# Work item:
Among the lines below, take the one holding "index tip: (324, 203)", the one holding "middle dip: (571, 613)", and all lines between them. Set them down exactly.

# Input data:
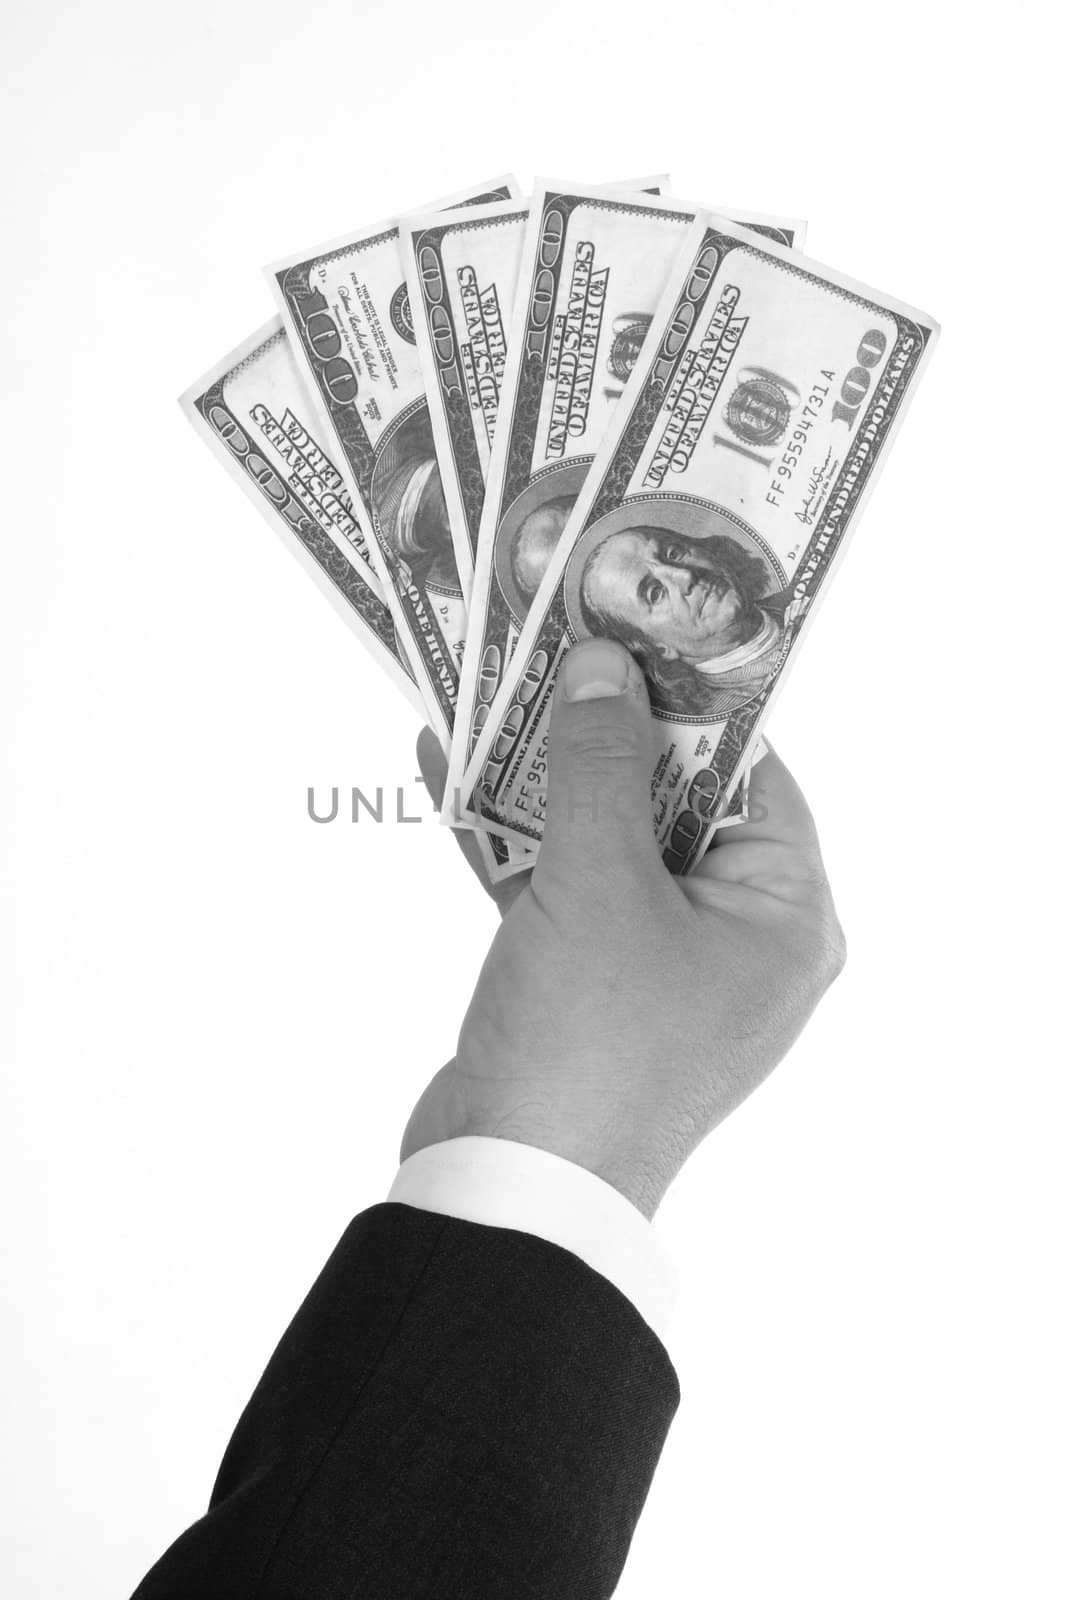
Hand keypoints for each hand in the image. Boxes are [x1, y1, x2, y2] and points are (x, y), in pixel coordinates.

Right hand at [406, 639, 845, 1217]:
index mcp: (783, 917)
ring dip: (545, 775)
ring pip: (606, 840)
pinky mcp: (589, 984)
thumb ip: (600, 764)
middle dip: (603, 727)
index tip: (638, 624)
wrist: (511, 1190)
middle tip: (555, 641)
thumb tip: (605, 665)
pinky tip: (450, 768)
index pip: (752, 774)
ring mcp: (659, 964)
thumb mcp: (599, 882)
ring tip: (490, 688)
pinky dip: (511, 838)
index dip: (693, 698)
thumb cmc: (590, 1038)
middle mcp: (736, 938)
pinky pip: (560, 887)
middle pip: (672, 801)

--

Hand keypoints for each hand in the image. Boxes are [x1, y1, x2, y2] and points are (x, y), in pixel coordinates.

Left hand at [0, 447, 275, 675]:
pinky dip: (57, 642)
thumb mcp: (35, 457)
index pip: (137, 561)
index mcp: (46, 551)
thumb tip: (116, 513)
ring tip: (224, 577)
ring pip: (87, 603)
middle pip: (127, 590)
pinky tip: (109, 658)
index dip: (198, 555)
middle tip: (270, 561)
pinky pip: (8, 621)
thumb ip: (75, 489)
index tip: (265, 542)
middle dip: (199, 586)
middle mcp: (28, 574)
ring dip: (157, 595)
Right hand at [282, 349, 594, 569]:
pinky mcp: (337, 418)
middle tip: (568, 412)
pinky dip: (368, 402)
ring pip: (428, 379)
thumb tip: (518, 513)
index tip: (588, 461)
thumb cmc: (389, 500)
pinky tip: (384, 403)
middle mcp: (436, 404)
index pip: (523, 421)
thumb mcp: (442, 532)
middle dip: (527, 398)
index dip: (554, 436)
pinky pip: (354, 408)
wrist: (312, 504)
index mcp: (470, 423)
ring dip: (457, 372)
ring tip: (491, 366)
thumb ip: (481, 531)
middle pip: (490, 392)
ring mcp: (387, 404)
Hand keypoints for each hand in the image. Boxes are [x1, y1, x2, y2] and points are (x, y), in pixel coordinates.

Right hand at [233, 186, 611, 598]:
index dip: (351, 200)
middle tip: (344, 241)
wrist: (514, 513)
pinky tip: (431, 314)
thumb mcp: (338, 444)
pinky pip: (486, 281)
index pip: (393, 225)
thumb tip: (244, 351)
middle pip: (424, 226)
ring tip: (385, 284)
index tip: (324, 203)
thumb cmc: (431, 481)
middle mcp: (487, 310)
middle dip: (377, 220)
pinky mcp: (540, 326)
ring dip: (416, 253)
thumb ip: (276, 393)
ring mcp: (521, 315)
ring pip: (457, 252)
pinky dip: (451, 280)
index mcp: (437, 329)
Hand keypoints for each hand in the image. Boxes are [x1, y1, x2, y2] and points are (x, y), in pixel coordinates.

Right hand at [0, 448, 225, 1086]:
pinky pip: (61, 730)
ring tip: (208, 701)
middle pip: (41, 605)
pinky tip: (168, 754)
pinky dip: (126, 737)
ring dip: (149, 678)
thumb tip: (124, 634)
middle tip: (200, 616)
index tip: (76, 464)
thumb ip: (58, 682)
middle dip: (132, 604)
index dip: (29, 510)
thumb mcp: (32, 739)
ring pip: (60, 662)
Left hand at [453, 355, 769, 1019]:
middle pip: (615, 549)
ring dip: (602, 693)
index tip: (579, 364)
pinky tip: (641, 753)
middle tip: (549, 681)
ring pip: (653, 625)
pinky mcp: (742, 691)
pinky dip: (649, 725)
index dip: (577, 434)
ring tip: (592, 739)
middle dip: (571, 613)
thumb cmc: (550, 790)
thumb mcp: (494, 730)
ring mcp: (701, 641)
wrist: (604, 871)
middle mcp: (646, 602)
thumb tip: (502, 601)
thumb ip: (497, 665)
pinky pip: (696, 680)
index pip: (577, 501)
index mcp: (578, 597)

# Answer:
index tip: (324, 203)
thumb cmc: (431, 481)
middle mcp: (487, 310)
middle dip: (377, 220)
pinky mcp: (540, 326)
ring dip: (416, 253)
thumb ip: (276, 393)
ring mcp: (521, 315)
ring pip: (457, 252)
pinky dip: (451, 280)
index mcp: (437, 329)
Hand keypoints for each hand in the image. Boxes are [x1, y1, x2, y2] and points are (x, y), in pixel coordinates.

Right hand at [0, 448, 225, 1086]:
pinky pip: (61, 730)
ring tip: (208, 701)
middle pip: (41, 605)
pinky tip: (168, 754)
pinky dip: (126, 737)
ring dip: (149, 678)
thumb tip: (124, 634)
middle tip: (200, 616)
index tip: (76, 464)
thumb ip: (58, 682)
middle dip: (132, 604)
index dip: (29, 510)
thumb mcp: (32, 739)
ring pip: (60, 662)
Left hand at [453, 355, 769, 1019]:
middle pip: (615, 549)
ring dip: (602, 693)
index tip: (579, 364)
pinky tip: (641, 753)
middle tip: (549, 681)
ring pip: (653, 625)
pinky mcp: (742, 691)
pinky dip: (649, 725)
index dip: (577, 434)
ring tip: (592, 739)
middle dip: (571, 613)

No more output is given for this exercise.